Even if the need for organs isn't super urgent, the value of those organs may cause your client to think along Cat4 lines. If hours/days of down time leads to some valuable hearts, lungs, and kidneys becoming unusable, there will be associated costs.

Similar to MotorCity, I think that this ought to be a client decision.

I like to debate structural engineering theory -- a lot. If I challenge you on something, know that I'm doing so because I respect your opinion enough to either change it or adopt it.
 
I'm in agreement with both MotorCity and KootK. Your facility is serving Category IV facilities. Organs are often transferred from the donor to the recipient immediately upon death. The patient in the OR can be prepped and waiting before the organ has been removed from the donor.

The structural aspect is one thing but the MEP concern is probably more important. Depending on many things, Category IV might get you into a higher SDC, which could require seismic bracing for non structural components.
You could probably get some insight from the architect or MEP engineers to see if they are treating it like an "essential facility" (generators, UPS, ATS, etc). Ultimately, the owner should be made aware of your decision.
 
Frankly, you may want to check with the locals and make sure they’re ok with it. Sometimes they get fired up about such things, even when the structure is built to castle-like standards. Otherwise you might be digging your own grave. If they’ve had bad experiences in the past it’s not something they’re likely to forget or igor. And don’t forget to consider lighting protection issues lest you cause a lot of problems to come alive. If you’re not careful it could really turn into a monster.
 
I appreciate all the input on this. The architect is not treating this as an essential facility, so I was not going to either. We were thinking that it was not critical because the patients were not alive, but the fact that this building will serve Cat. IV facilities does appear to be a valid reason to classify it as Cat. IV. I need to speak with the owner to see if continued operation is critical. It might be that they can move operations to a local hospital if needed.

Cat. IV would move me from SDC C to D. The MEP engineer is actually the one that has questioned the architect and me on this.
 
Organs are "harvested" in hospitals. May be in a separate area of the hospital, but still an operating theatre. Time is of the essence for all human tissue. The donor is only "dead" because artificial life support has been turned off, and that is done immediately before the surgery begins.
 
Well, the "harvesting" may be on "ex-live-loads" (bodies) but! - the sterilizing and "pre-cleaning" and maintenance of the surgery areas as sterile areas have to be kept up 24x7x365. You cannot sterilize "up" a durty surgery area to remove organs from a body, then move that organ into a dirty area then into a sterile surgery room then into a live patient. At a minimum, extra power reserves (alternatives) are needed for the refrigerators and sterile transports for those organs and instruments already prepped.

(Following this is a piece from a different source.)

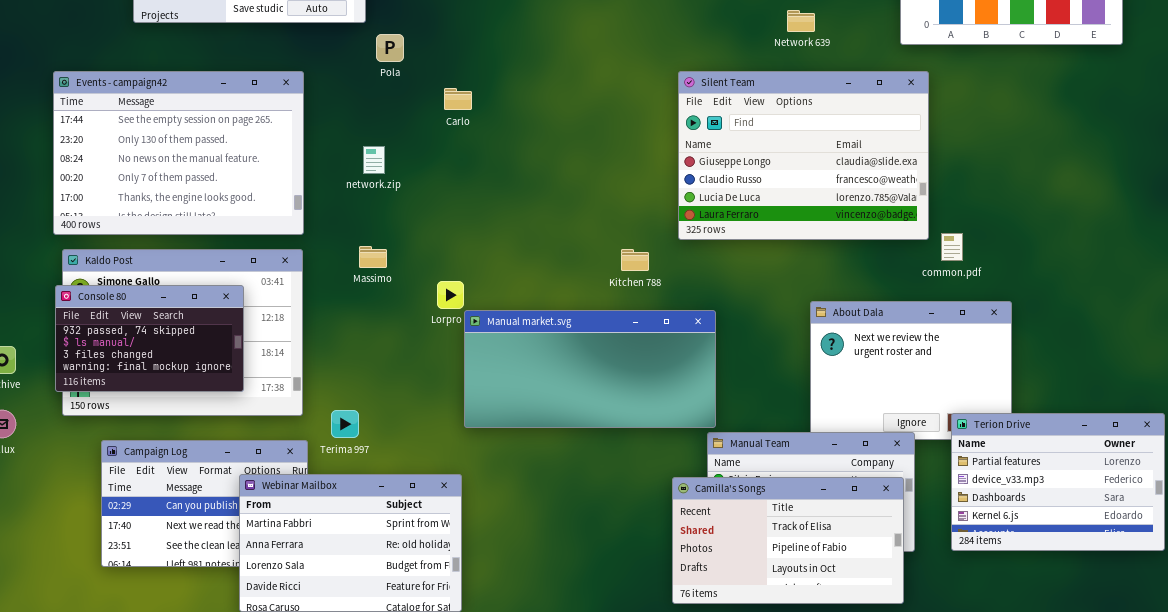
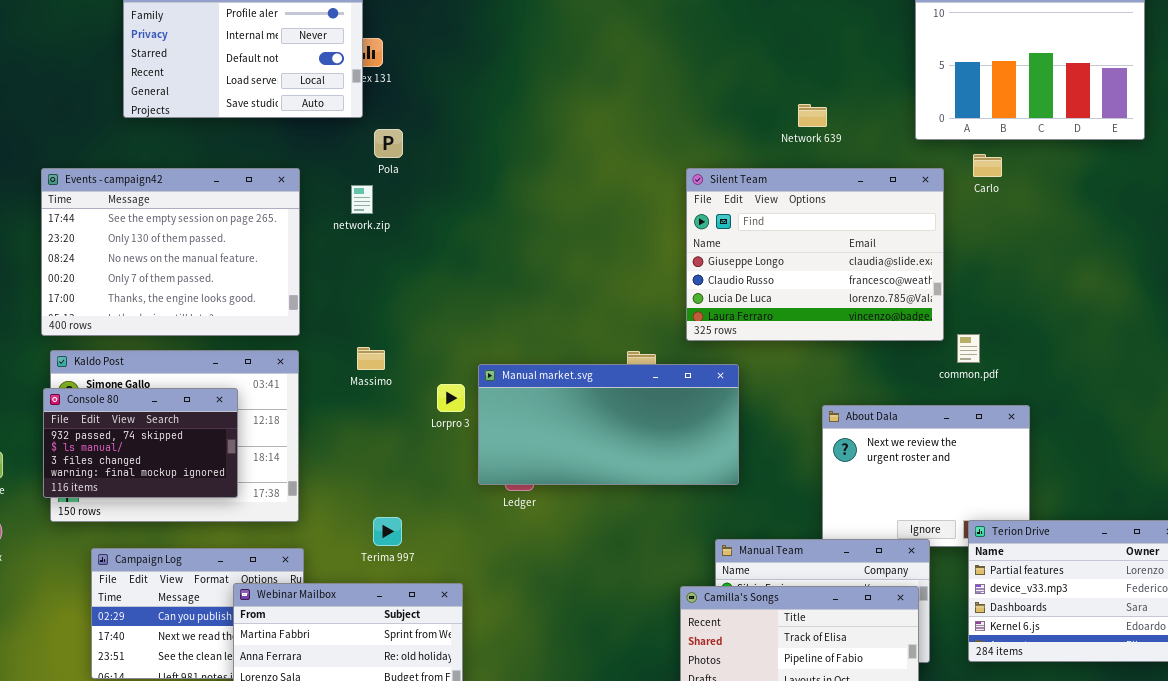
Carlo: [444,88,472,110] -> [973,154,1002,177], moved
network.zip: [363,146,385,174] -> [351,185,373,214], moved
Manual market.svg: [464,310,716,428] -> [478,364,739,485], moved
Terima 997: [331,410,359,438] -> [373,517,402,546], moved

So power, water, air conditioning (can't leave the windows open to the surgery room when the power goes out, disposals, sterilizers and heated water, plumbing really do need to be ready for service ATFER the nearby area has been clobbered by an earthquake, bomb, tornado, hurricane, train wreck + explosion, etc.
 
If you're in SDC C you're already putting in seismic bracing for non structural components (MEP, ceilings, etc) so there isn't that cost premium for going up to IV.

I think the right approach is as you said: talk to the owner. If they don't know already, explain what each category is and what it means for the structure. If they leave it up to you, I'd choose Category IV.